Whether your summer plans include gallivanting around the globe, interning in the big city, relaxing on the beach or catching up on lost sleep at home, summer is the perfect time to crack open a book (or a Kindle, really) and get lost in another world for a few hours! Wondering what exactly you could be reading in all this free time? Her Campus JMU is here with 2012’s hottest summer reads!
“How To Be Single” By Liz Tuccillo
Manhattan chick Julie Jenson is fed up with the dating scene stateside so she says buh-bye to her posse and travels the world to discover how women in other countries survive the single life. Each city brings new lessons, and soon she finds what she least expected — love.
“The Language of Flowers” By Vanessa Diffenbaugh
The Victorian language of flowers was used to convey romantic expressions: honeysuckle for devotion, asters for patience, and red roses for love. But for Victoria Jones, it’s been more useful in communicating mistrust and solitude. After a childhood spent in the foster-care system, she is unable to get close to anybody, and her only connection to the world is through flowers and their meanings. Now eighteen and emancipated from the system with nowhere to go, Victoria realizes she has a gift for helping others through the flowers she chooses for them. But an unexpected encounter with a mysterious stranger has her questioning what’s been missing in her life. And when she’s forced to confront a painful secret from her past, she must decide whether it’s worth risking everything for a second chance at happiness.
“The Hunger Games” By Suzanne Collins
In the ruins of a place once known as North America lies the nation of Panem, a shining Capitol surrounded by twelve outlying districts. Long ago the districts waged war on the Capitol and were defeated. As part of the surrender terms, each district agreed to send one boy and one girl to appear in an annual televised event called, “The Hunger Games,” a fight to the death on live TV. Sixteen-year-old Katniss Everdeen, who lives alone with her mother and younger sister, regards it as a death sentence when she is forced to represent her district in the Games. The terrain, rules, and level of audience participation may change but one thing is constant: kill or be killed.

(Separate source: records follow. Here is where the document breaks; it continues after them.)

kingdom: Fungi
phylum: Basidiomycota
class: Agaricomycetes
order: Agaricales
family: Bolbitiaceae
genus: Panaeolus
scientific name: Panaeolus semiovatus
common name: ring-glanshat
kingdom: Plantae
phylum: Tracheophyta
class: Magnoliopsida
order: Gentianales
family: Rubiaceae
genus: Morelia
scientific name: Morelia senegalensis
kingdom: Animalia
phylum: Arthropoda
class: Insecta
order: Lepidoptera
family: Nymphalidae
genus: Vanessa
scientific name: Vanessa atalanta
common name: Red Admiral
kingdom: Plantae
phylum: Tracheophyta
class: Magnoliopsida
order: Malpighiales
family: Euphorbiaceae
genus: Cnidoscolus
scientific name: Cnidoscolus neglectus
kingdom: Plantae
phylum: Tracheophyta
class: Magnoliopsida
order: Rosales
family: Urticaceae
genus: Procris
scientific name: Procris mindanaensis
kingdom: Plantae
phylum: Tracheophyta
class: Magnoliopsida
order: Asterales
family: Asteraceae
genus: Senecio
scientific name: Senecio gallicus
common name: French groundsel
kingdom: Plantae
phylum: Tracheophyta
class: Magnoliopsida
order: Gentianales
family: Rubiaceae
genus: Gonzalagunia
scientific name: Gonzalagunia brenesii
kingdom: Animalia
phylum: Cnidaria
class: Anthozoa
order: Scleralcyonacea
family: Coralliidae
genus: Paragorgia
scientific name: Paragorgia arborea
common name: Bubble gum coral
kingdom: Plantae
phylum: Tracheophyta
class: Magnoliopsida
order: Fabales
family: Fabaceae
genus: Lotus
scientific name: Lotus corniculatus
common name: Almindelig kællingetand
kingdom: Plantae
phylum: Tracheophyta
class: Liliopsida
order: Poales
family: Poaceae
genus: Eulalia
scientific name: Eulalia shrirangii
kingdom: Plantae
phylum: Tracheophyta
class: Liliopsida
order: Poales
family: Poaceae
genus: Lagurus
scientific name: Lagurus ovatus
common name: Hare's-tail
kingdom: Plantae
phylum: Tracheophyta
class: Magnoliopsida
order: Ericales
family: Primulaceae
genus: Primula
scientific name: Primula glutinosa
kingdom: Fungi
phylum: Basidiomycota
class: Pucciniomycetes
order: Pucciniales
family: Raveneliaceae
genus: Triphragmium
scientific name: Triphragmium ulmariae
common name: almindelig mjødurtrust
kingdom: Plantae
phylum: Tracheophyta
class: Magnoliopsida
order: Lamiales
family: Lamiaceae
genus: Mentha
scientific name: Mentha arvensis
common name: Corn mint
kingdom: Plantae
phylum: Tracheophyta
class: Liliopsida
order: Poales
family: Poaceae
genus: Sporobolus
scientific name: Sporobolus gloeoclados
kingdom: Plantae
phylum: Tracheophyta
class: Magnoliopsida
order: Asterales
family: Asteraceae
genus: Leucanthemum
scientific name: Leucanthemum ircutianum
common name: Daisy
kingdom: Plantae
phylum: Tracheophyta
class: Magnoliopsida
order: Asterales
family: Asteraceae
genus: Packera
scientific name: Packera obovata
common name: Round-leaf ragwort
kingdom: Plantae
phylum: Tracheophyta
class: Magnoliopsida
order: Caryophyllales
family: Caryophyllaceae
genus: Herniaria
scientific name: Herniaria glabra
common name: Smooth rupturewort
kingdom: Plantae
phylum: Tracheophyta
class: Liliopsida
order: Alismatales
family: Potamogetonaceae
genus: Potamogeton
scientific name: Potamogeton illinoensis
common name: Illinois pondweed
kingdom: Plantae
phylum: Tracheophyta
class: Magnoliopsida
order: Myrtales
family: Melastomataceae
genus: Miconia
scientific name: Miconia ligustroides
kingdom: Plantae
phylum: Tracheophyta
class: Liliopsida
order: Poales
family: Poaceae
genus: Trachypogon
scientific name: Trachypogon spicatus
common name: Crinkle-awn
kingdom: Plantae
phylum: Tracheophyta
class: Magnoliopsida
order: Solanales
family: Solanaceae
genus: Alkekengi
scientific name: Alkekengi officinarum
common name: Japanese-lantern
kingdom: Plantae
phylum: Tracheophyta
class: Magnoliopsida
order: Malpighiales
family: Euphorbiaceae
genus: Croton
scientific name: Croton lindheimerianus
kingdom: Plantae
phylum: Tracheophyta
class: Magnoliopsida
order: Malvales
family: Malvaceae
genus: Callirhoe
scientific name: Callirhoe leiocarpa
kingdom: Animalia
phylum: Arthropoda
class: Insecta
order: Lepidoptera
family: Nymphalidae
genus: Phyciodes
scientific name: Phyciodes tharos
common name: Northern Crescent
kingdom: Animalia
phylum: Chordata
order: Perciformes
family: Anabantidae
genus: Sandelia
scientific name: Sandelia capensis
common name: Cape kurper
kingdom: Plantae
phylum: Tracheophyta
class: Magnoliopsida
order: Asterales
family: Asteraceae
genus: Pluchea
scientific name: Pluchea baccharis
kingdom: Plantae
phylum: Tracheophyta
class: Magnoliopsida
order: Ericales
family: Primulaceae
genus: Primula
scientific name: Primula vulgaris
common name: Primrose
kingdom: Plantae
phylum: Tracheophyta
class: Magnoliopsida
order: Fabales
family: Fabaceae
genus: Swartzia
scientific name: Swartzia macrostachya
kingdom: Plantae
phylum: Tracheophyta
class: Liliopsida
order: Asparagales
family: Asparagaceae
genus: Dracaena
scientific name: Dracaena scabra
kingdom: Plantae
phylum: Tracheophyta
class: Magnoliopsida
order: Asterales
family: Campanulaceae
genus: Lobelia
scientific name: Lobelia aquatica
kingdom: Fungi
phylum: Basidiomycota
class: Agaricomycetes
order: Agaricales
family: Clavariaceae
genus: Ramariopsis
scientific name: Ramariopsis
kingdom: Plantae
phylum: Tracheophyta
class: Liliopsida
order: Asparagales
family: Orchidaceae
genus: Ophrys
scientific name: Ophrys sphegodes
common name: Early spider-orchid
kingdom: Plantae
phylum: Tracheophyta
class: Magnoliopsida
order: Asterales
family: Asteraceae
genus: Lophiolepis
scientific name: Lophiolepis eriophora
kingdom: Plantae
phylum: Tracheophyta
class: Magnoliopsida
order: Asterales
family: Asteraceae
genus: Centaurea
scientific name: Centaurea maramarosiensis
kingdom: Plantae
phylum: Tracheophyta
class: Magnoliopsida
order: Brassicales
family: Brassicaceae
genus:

“The Lucky One” By Nicholas Sparks
After U.S. Marine Logan Thibault finds a photograph of a smiling young woman buried in the dirt during his tour of duty in Iraq, he experiences a sudden streak of luck — winning poker games and even surviving deadly combat. Only his best friend, Victor, seems to have an explanation for his good fortune: the photograph — his lucky charm.
Back home in Colorado, Thibault can’t seem to get the woman in the photograph out of his mind and he sets out on a journey across the country to find her. But Thibault is caught off guard by the strong attraction he feels for the woman he encounters in North Carolina – Elizabeth, a divorced mother — and he keeps the story of the photo, and his luck, a secret. As he and Elizabeth embark upon a passionate love affair, his secret soon threatens to tear them apart — destroying not only their love, but also their lives.
“Secrets of a Shoe Addict” By Beth Harbison
Abbey, Tiffany, and Loreen are each in need of thousands of dollars and fast. Tiffany’s sister, Sandra, has the perfect idea. It’s fast, it’s easy, it’s legal, and it’s the secret that kept her shoe addiction alive. In this deliciously sassy novel, three very different women bond when they find themselves in more than one kind of trouble. It’s the story of how sometimes you have a secret that can get you in—and out—of dire straits. It’s about romance, friendship, kids, revenge, affairs, and, most of all, a love of the well-heeled things in life.